Lower clearing charges have begun to help European equity market participants to reduce their overall transaction costs, but true choice of central counterparties (CCPs) remains elusive. There are also fears that choice will come at the price of increased counterparty risk if a robust clearing and settlement directive for Europe does not set the rules for competition.
While MiFID focused predominantly on the trading of financial instruments, it touched the post-trade world in two key areas. Firstly, it aimed to facilitate cross-border trading in Europe. Secondly, its best execution requirement urged a focus on achieving the optimum result for a client beyond best price, which included cost and likelihood of clearing and settlement.
However, the directive provided neither the pan-European post-trade framework required for efficient cross-border transactions, nor the choice of central counterparty (CCP) implied by its best execution principle. Trading firms were effectively stuck with the incumbent clearing houses of the trading platforms they used and could not, for example, choose a single clearer and use it across all venues.
To fill the gaps, the European Commission introduced the Code of Conduct for Clearing and Settlement in November 2006, which aimed to, among other things, establish links between clearing houses that would cut costs and provide choice.
Three years on, the code can be considered a partial success at best in the three areas it was designed to tackle – price transparency, access and interoperability and unbundling of services and accounting.
The access and interoperability segment has had a particularly poor success rate – only one link is currently live. And although a flurry of new agreements were forged in Q2 this year, they have hit a regulatory wall. UK, Dutch and Swiss watchdogs are now scrutinising the links because of fears about inter-CCP margin requirements.

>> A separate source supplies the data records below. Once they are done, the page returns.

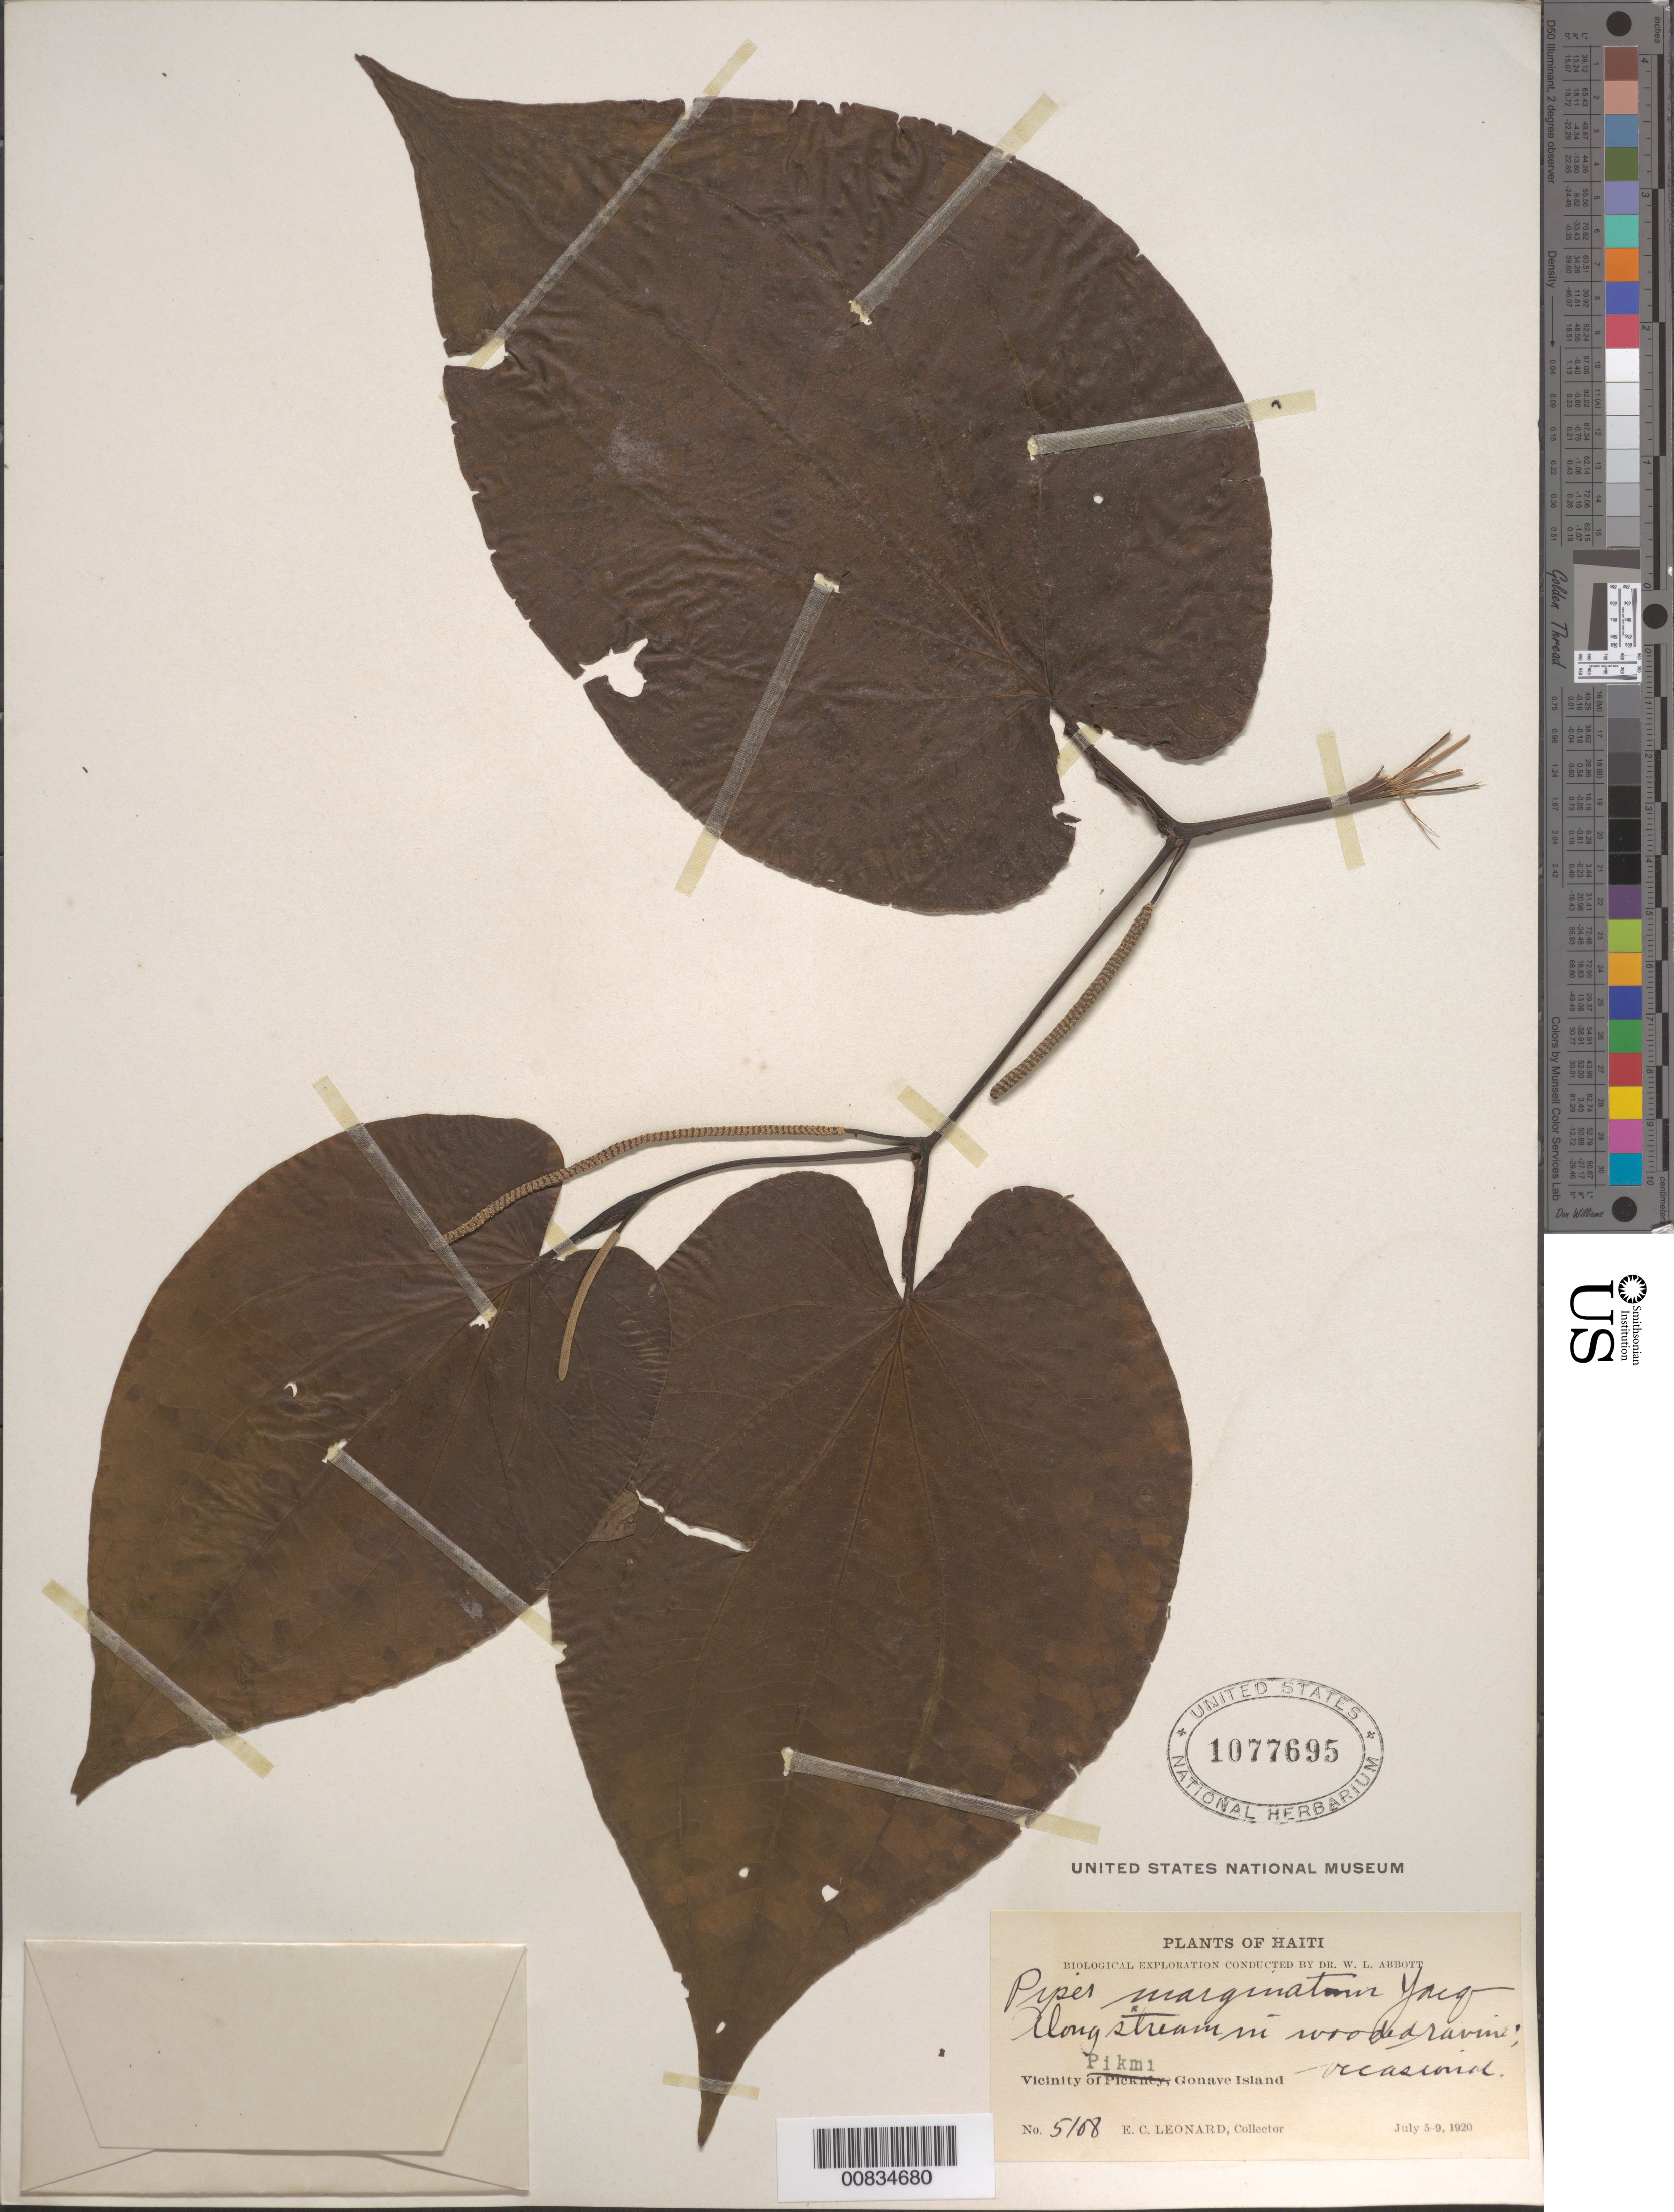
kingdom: Plantae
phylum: Tracheophyta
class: Magnoliopsida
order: Piperales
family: Piperaceae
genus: Piper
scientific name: Piper marginatum var. domatiiferum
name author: Trel.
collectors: E. C. Leonard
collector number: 5108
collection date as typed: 05 Jul 1920 to 09 Jul 1920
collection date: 1920-07-05/1920-07-09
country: Haiti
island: Île de la Gonâve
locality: Vicinity of Pikmi, Gonave Island.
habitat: Along stream in wooded ravine.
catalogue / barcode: US 1077695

Relying on a voluntary code to encourage rivals to share business was arguably expecting too much. However, regulators’ concerns about interoperability agreements underscore a deeper flaw in the code – it seeks to establish links between clearers that do not have common risk management and operational requirements.
This could create a situation where interoperating CCPs try to encourage their national regulators to match the lowest common denominator in the name of competition. Put another way, CCP members may pay for more choice with less protection against counterparty risk.

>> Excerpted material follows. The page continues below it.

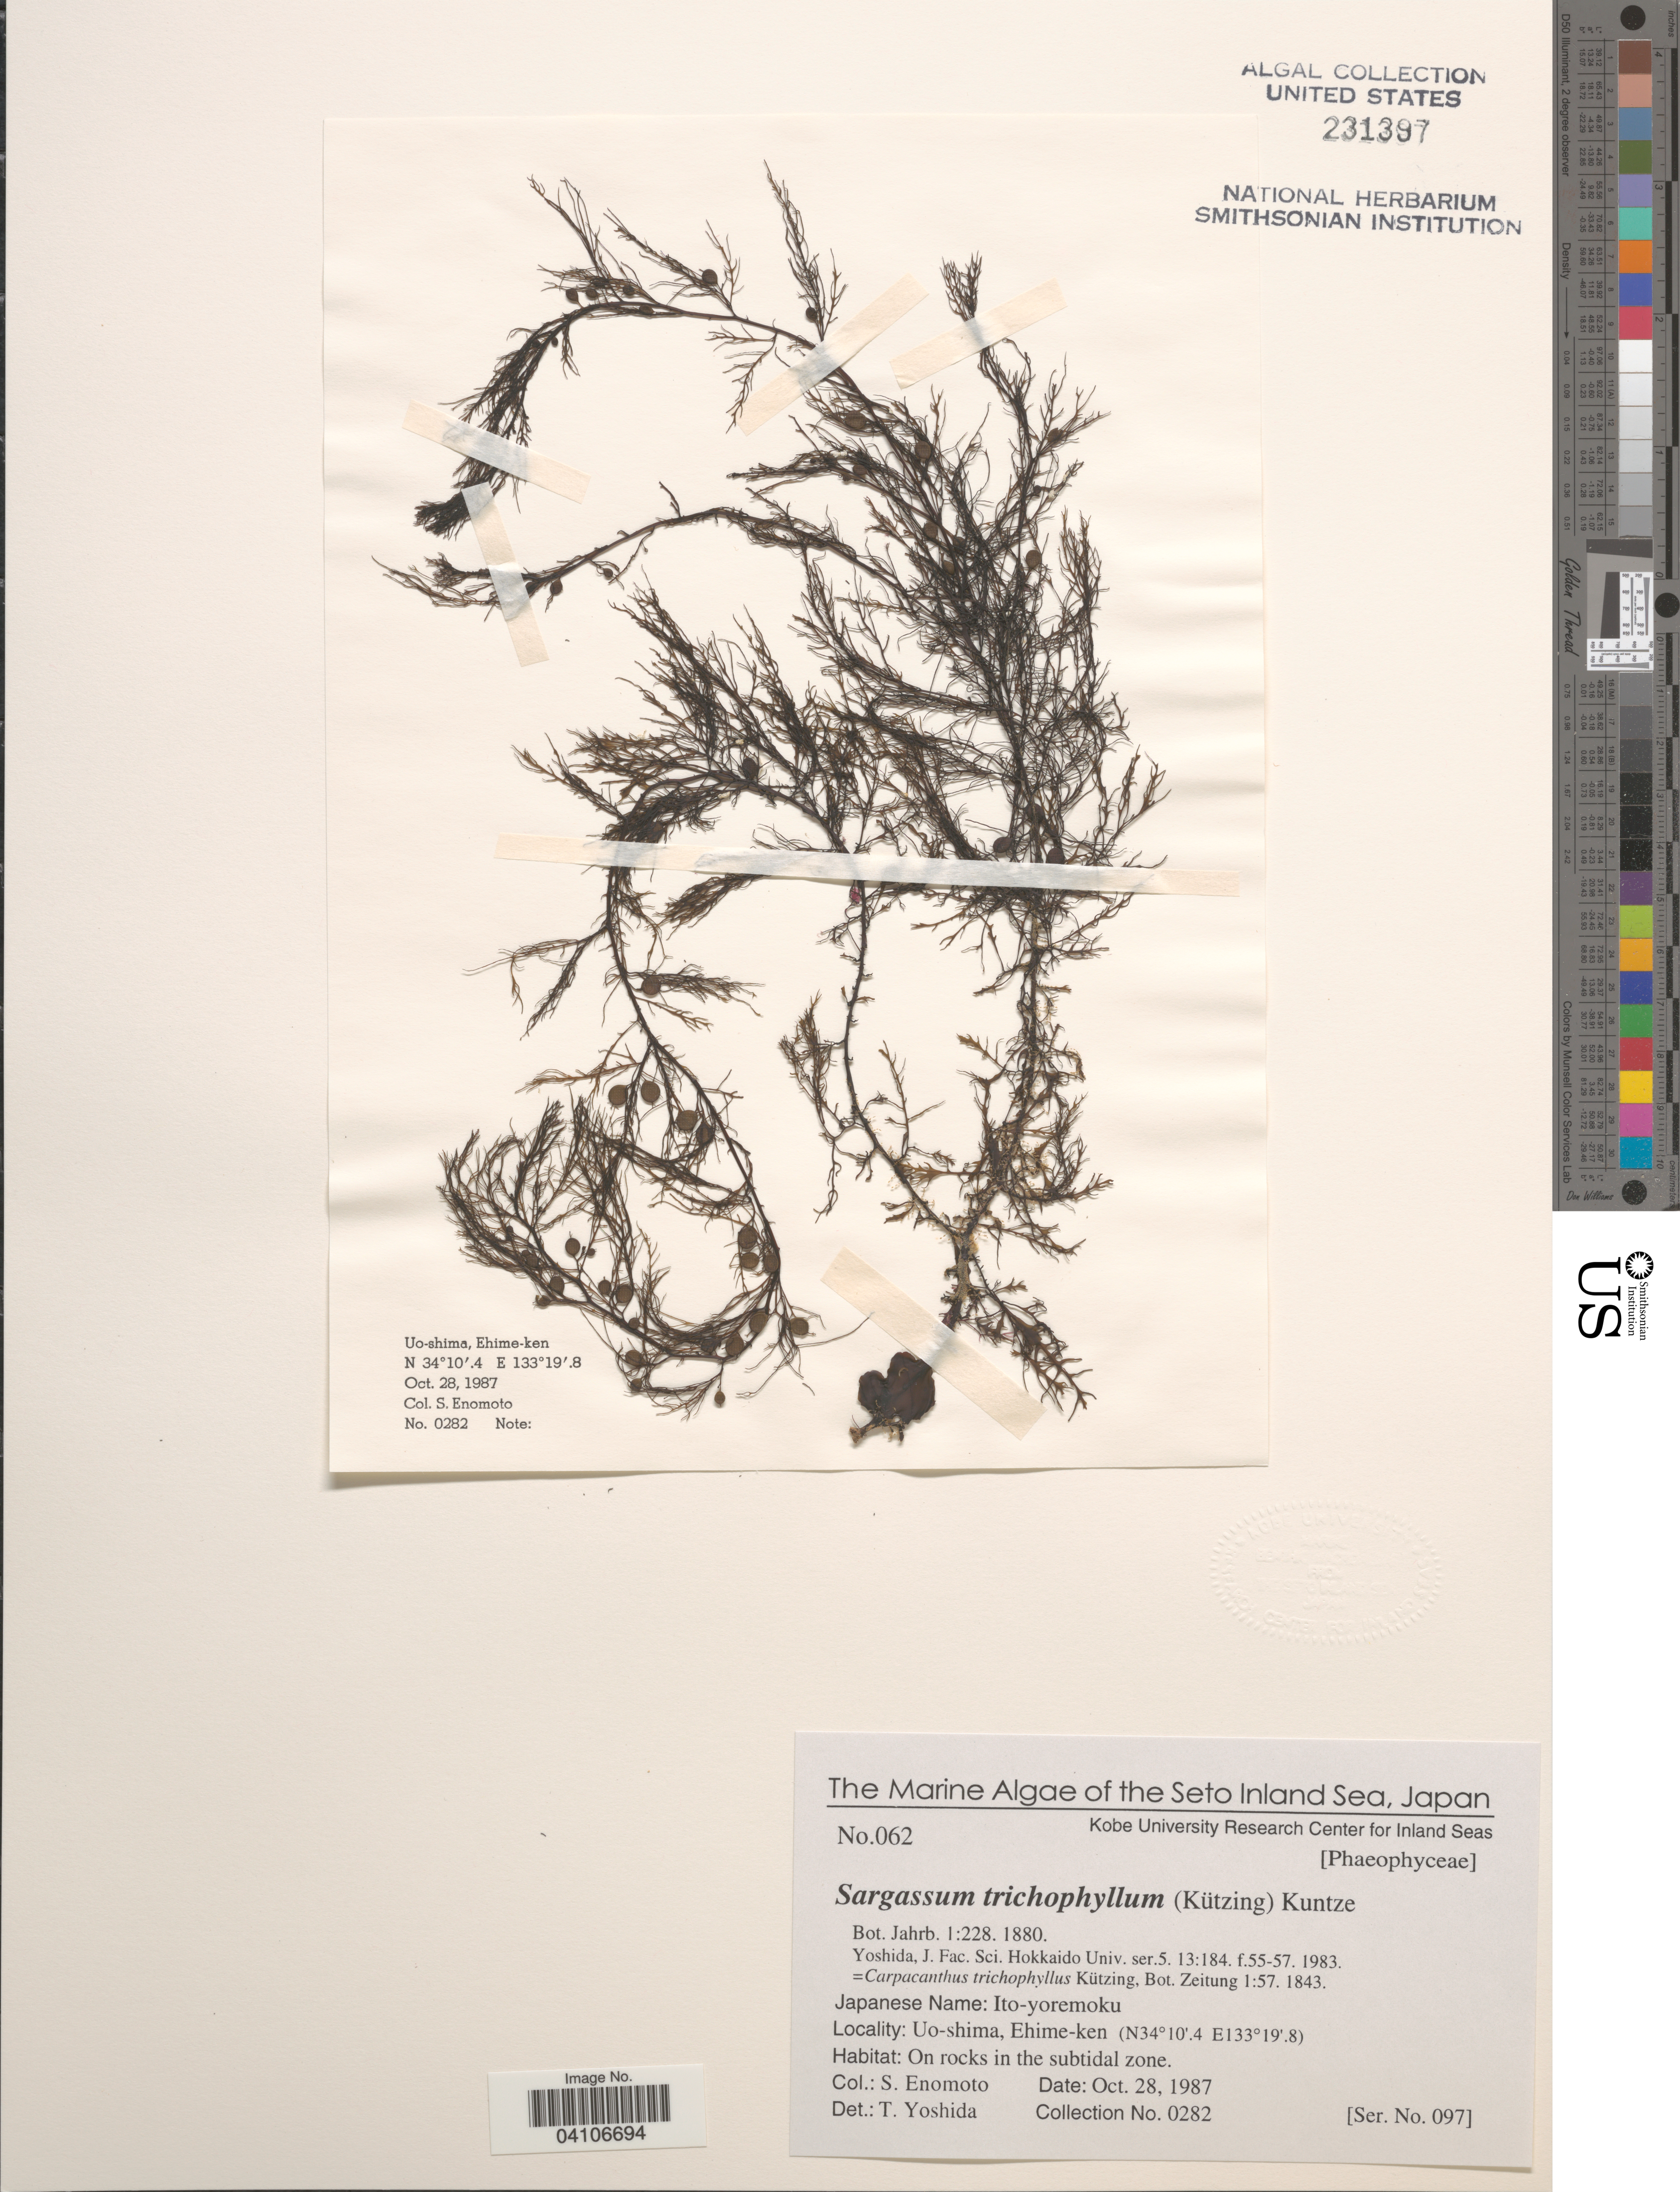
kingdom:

A further problem is that the agreements that have been signed so far are bilateral, and so the risk management arrangements contained therein are invisible to all but the two interoperating CCPs and their respective regulators.
The lack of visibility presents difficulties for clearers because if they choose to link with a rival that has other connections, they are exposing themselves to risk they are incapable of measuring or managing. It is also a headache for CCP members, who would be equally incapable of assessing the true risk of using a particular clearer.
In a bid to solve this problem at the CCP level at least, pan-European clearing house EuroCCP has proposed a standard interoperability convention to give linking clearers the comfort that they were all managing risks according to the same set of guidelines. However, the proposal has so far failed to gain the support of EuroCCP’s peers.
The industry, therefore, has high hopes for the European Commission’s proposed legislation to strengthen Europe’s clearing houses in preparation for tackling a greater flow of over-the-counter derivatives. The proposals would introduce common safety, regulatory and operational standards for CCPs, as well as recognition of third-country clearers. The European Council gave its seal of approval to the proposals last week, saying it ‘broadly welcomed’ the EC’s initiative.
Some feel common standards will remove barriers to interoperability. Others are not so sure – reservations about opening up to rivals are likely to prevail. Nevertheless, many agree that the EC’s proposals will make CCP use safer for all.